**PROVIDED RECORDS:**
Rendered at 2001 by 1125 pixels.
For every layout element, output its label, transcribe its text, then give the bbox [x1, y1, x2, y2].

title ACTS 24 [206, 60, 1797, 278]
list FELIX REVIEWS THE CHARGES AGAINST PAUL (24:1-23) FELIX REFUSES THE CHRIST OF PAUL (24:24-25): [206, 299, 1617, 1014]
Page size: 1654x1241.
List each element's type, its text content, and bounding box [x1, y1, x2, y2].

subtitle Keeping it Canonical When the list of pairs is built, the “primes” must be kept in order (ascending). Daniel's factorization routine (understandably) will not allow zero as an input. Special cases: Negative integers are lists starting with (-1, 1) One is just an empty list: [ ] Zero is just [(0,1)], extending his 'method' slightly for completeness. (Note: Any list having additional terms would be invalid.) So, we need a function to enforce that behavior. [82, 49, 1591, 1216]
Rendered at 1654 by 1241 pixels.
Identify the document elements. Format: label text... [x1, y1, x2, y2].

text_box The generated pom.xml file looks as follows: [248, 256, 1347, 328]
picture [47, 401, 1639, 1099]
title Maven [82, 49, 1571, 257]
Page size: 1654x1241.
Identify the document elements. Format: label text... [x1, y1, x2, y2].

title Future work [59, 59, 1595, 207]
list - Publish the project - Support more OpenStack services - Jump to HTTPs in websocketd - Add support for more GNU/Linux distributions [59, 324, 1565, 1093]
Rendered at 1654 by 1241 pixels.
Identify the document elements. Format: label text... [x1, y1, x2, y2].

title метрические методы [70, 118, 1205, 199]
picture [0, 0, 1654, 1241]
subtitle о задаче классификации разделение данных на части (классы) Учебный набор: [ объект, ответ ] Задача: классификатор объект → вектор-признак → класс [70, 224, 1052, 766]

**REQUEST:** Put every line of the material above into a JSON list of strings, one string per line, with blank lines omitted.

**TASK OUTPUT:**
[
  "Rendered at 2001 by 1125 pixels.",
  "For every layout element, output its label, transcribe its text, then give the bbox [x1, y1, x2, y2].",
  "title ACTS 24 [206, 60, 1797, 278]",
  "list FELIX REVIEWS THE CHARGES AGAINST PAUL (24:1-23) FELIX REFUSES THE CHRIST OF PAUL (24:24-25): [206, 299, 1617, 1014]",
  "Page size: 1654x1241.",
  "List each element's type, its text content, and bounding box [x1, y1, x2, y2].",
  "subtitle Keeping it Canonical When the list of pairs is built, the “primes” must be kept in order (ascending). Daniel's factorization routine (understandably) will not allow zero as an input. Special cases: Negative integers are lists starting with (-1, 1) One is just an empty list: [ ] Zero is just [(0,1)], extending his 'method' slightly for completeness. (Note: Any list having additional terms would be invalid.) So, we need a function to enforce that behavior. [82, 49, 1591, 1216]",
  "Rendered at 1654 by 1241 pixels.",
  "Identify the document elements. Format: label text... [x1, y1, x2, y2].",
  "text_box The generated pom.xml file looks as follows: [248, 256, 1347, 328]",
  "picture [47, 401, 1639, 1099]",
  "title Maven [82, 49, 1571, 257]",
  "Page size: 1654x1241.",
  "Identify the document elements. Format: label text... [x1, y1, x2, y2].",
  "title Future work [59, 59, 1595, 207]",
  "list - Publish the project - Support more OpenStack services - Jump to HTTPs in websocketd - Add support for more GNU/Linux distributions [59, 324, 1565, 1093]",
  "Rendered at 1654 by 1241 pixels.",
  "Identify the document elements. Format: label text... [x1, y1, x2, y2].",
  "title метрические методы [70, 118, 1205, 199]",
  "picture [0, 0, 1654, 1241]",
  "subtitle о задаче классификации разделение данных на части (классы) Учебный набор: [ объект, ответ ] Задача: классификатор объект → вектор-признак → класс [70, 224, 1052, 766]"
]